Religious Practice of Releasing Captive Wildlife for Merit
“The United Nations (UN) Decade for Biodiversity (2011-2020) is a global impetus geared at re-orienting society towards recognizing the value of biodiversity and conserving it. Religious institutions have already begun to show notable interest in and to take action toward reversing the environmental crisis in general and halting the loss of biodiversity in particular. Amidst these endeavors by religious institutions however, we call for a holistic reappraisal of practices within their fold to address any that might impede global progress to save biodiversity.
For example, a practice by Buddhists and Daoists that raises concern is fang sheng— the Chinese term for the act of releasing captive wildlife as an act of compassion.
The manner in which ‘animal release’ is practiced raises concern for biodiversity that conflicts with the ritual’s aim of compassion. ‘Animal release’ causes several adverse effects on biodiversity including the spread of invasive species, genetic swamping, extreme animal suffering, competition, vulnerability to predation, disease, and human health concerns.

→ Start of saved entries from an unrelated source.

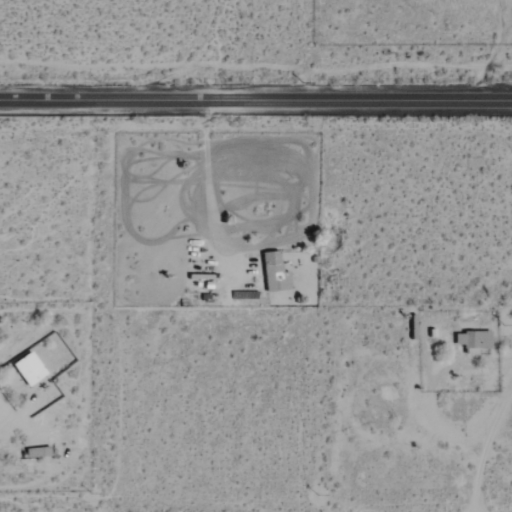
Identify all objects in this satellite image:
road: (255, 100)
building: (274, 272)
building: (472, 341)
building: (28, 368)
building: (37, 452)
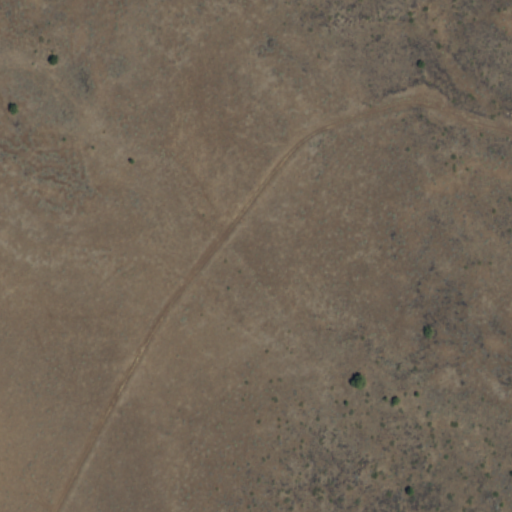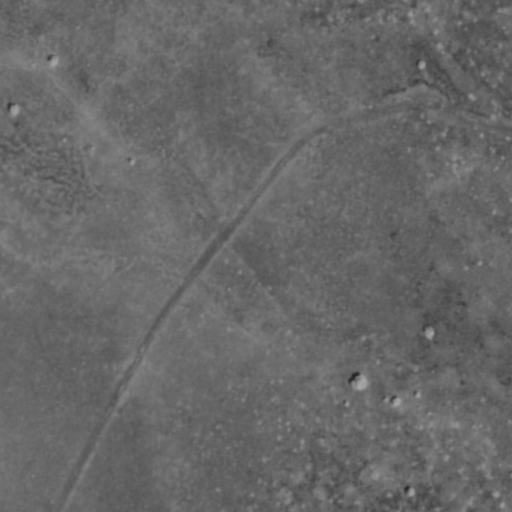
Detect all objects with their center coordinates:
road: (232, 228)
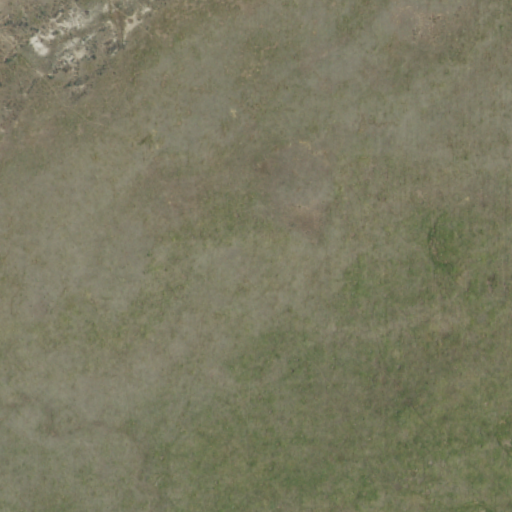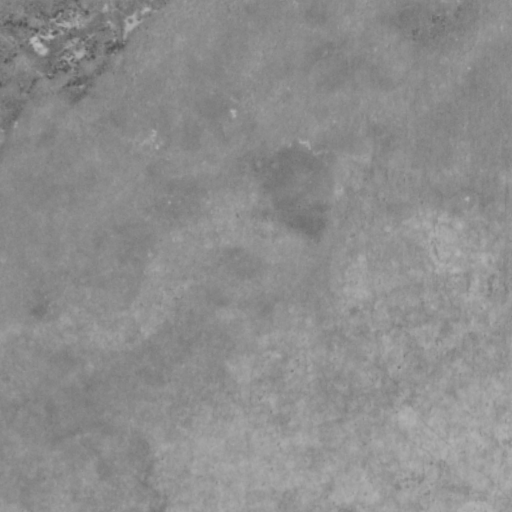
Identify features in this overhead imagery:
crop: (256, 256)
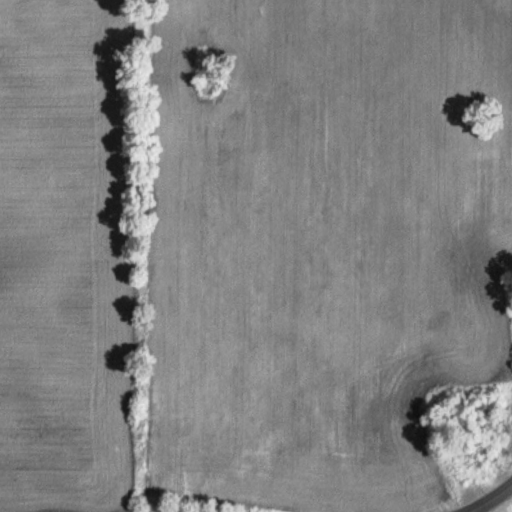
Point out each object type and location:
road: (498, 503)
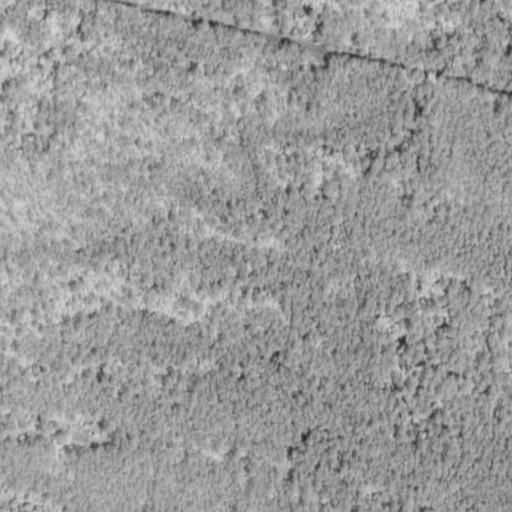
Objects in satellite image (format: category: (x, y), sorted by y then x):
road: (298, 47)
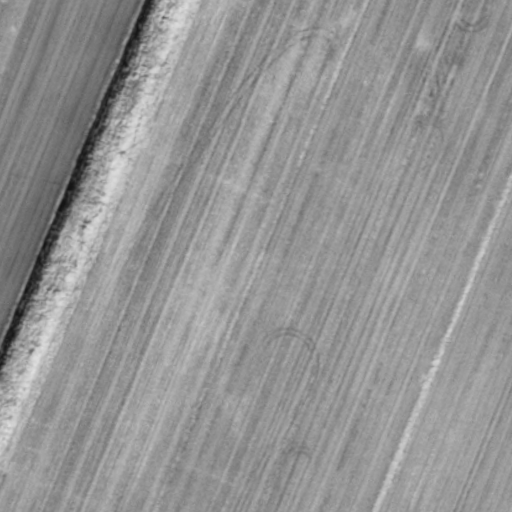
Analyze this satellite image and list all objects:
crop: (256, 256)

Aware of these adverse effects, the Religion and Conservation Research Collaborative (RCRC) of the Religion and Conservation Biology Working Group (RCBWG), Society for Conservation Biology (SCB) concludes that the religious practice of ‘animal release’ poses risks to the future of biodiversity in Asia and other parts of the world where currently practiced. The RCRC recommends a targeted awareness campaign that emphasizes the problems associated with ‘animal release’ and the most pragmatic alternative practices that maintain both spiritual and ecological integrity.